[Stored items]
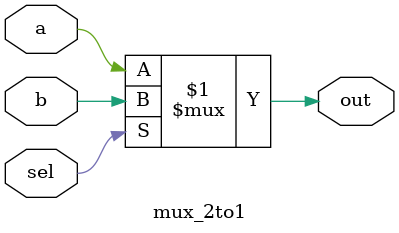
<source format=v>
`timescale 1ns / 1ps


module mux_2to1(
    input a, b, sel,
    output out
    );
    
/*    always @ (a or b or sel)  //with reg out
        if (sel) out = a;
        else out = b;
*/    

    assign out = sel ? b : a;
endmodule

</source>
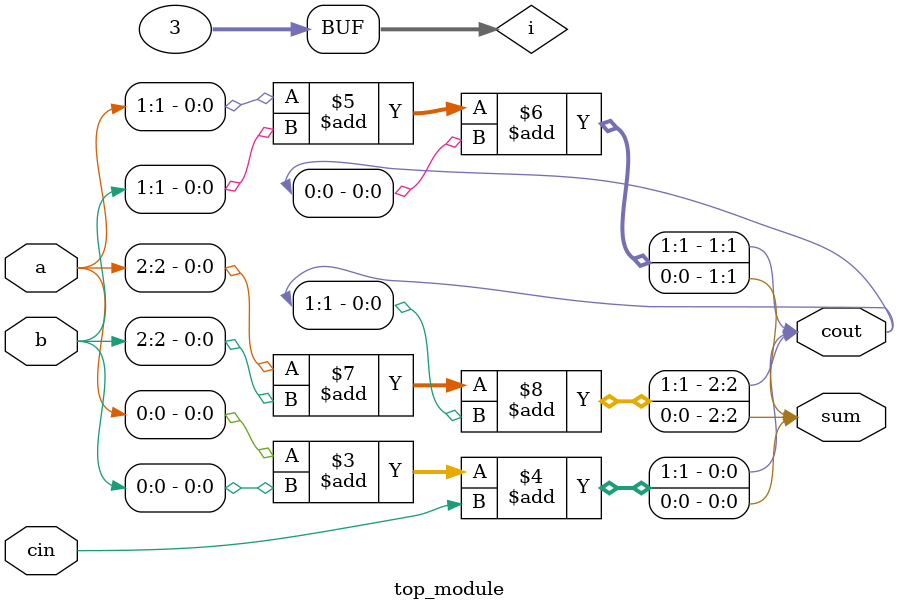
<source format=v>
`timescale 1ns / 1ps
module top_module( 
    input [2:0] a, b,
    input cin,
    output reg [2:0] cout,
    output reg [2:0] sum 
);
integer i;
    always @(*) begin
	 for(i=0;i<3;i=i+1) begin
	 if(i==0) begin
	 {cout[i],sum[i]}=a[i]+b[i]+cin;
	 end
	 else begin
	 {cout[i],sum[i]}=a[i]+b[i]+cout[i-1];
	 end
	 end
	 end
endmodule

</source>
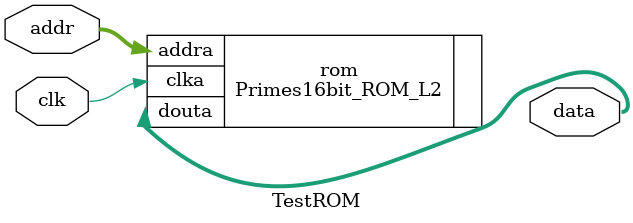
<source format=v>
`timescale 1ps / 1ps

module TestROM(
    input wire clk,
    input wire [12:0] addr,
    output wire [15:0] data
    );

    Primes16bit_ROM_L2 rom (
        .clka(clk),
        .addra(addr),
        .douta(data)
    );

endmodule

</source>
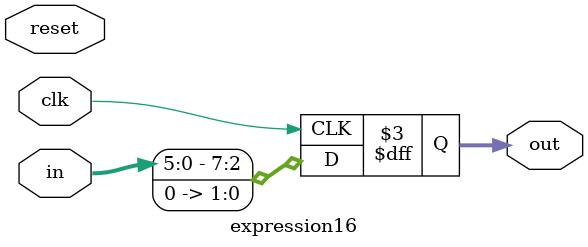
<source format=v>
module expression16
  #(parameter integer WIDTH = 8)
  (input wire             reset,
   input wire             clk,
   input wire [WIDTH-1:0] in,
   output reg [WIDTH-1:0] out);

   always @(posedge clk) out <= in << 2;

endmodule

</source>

# [WHAT THE TASK ASKS]
Every line above that holds the word "WIDTH" is to be found and copied.

# [OUTPUT BELOW]
  #(parameter integer WIDTH = 8)
   input wire [WIDTH-1:0] in,
   output reg [WIDTH-1:0] out);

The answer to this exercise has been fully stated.